Under the Health Act 2004, the Health Service Executive (HSE) is required to manage and deliver, or arrange to be delivered on its behalf, health and personal social services. Section 6 of the HSE Governance Act 2013 bars the Minister for Health from directing the HSE to provide a treatment or a personal service to any individual or to confer eligibility on any individual.

The National Waiting List Management Policy, a standardised approach to managing scheduled care treatment for in-patient, day case and planned procedures, since January 2014, has been developed to ensure that all administrative, managerial and clinical staff follow an agreed national minimum standard for the management and administration of waiting lists for scheduled care. This policy, which has been adopted by the HSE, sets out the processes that hospitals are to implement to manage waiting lists.

In relation to the particular query raised, as this is a service matter, I have asked the HSE to respond to the Deputy directly.

Hospital Appointments Status

Questions (397)

Pearse Doherty

Question:

397. Deputy Pearse Doherty asked the Minister for Health if a person (details supplied) in County Donegal will be considered for an earlier appointment from Letterkenny University Hospital; and if he will make a statement on the matter. [16447/19]

View answer

Written answers (Question to Health)

Under the Health Act 2004, the Health Service Executive (HSE) is required to manage and deliver, or arrange to be delivered on its behalf, health and personal social services. Section 6 of the HSE Governance Act 2013 bars the Minister for Health from directing the HSE to provide a treatment or a personal service to any individual or to confer eligibility on any individual.

The National Waiting List Management Policy, a standardised approach to managing scheduled care treatment for in-patient, day case and planned procedures, since January 2014, has been developed to ensure that all administrative, managerial and clinical staff follow an agreed national minimum standard for the management and administration of waiting lists for scheduled care. This policy, which has been adopted by the HSE, sets out the processes that hospitals are to implement to manage waiting lists.

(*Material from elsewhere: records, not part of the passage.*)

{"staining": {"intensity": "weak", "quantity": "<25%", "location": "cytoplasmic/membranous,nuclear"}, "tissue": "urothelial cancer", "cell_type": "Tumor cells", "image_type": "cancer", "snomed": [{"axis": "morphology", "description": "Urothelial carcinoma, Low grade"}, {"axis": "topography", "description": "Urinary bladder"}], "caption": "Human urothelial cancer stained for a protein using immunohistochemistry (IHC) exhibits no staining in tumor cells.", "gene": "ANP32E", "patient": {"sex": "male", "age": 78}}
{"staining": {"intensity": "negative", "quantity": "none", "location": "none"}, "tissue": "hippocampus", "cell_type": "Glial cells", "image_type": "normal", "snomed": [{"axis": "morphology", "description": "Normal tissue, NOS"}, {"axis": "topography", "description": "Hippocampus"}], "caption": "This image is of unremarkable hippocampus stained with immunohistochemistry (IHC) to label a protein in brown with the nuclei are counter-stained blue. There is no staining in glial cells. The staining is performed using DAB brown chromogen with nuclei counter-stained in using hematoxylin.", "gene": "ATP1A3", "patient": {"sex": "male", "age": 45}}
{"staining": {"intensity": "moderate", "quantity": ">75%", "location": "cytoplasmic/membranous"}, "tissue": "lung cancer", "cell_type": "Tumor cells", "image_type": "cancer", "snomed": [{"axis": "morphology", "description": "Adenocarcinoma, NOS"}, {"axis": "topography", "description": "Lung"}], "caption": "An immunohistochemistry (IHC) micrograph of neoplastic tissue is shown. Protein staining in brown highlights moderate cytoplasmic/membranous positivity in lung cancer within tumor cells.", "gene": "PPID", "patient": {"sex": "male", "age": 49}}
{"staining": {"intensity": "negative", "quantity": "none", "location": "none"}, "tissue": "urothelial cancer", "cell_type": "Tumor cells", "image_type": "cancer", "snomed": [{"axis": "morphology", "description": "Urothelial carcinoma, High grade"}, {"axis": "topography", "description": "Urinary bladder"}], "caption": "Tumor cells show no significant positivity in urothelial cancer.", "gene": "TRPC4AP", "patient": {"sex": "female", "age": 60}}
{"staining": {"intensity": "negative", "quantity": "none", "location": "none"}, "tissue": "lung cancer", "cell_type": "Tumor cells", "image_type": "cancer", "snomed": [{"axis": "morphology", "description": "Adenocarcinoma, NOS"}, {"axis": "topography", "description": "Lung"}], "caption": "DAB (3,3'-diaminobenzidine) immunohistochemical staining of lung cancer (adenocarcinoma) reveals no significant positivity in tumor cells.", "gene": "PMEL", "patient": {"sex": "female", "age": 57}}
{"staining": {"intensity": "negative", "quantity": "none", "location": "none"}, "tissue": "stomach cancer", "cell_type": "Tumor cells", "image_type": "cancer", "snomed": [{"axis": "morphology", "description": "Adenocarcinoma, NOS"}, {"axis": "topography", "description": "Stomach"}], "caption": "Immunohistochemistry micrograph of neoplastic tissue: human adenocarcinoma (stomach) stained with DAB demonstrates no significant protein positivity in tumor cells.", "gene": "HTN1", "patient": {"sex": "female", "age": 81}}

In relation to the particular query raised, as this is a service matter, I have asked the HSE to respond to the Deputy directly.

Hospital Appointments Delays

Questions (398)

John Brassil

Question:

398. Deputy John Brassil asked the Minister for Health if the delay in the allocation of an appointment for a person (details supplied) will be investigated; and if he will make a statement on the matter. [16464/19]

View answer

Written answers (Question to Health)

Under the Health Act 2004, the Health Service Executive (HSE) is required to manage and deliver, or arrange to be delivered on its behalf, health and personal social services. Section 6 of the HSE Governance Act 2013 bars the Minister for Health from directing the HSE to provide a treatment or a personal service to any individual or to confer eligibility on any individual.

The National Waiting List Management Policy, a standardised approach to managing scheduled care treatment for in-patient, day case and planned procedures, since January 2014, has been developed to ensure that all administrative, managerial and clinical staff follow an agreed national minimum standard for the management and administration of waiting lists for scheduled care. This policy, which has been adopted by the HSE, sets out the processes that hospitals are to implement to manage waiting lists.

In relation to the particular query raised, as this is a service matter, I have asked the HSE to respond to the Deputy directly.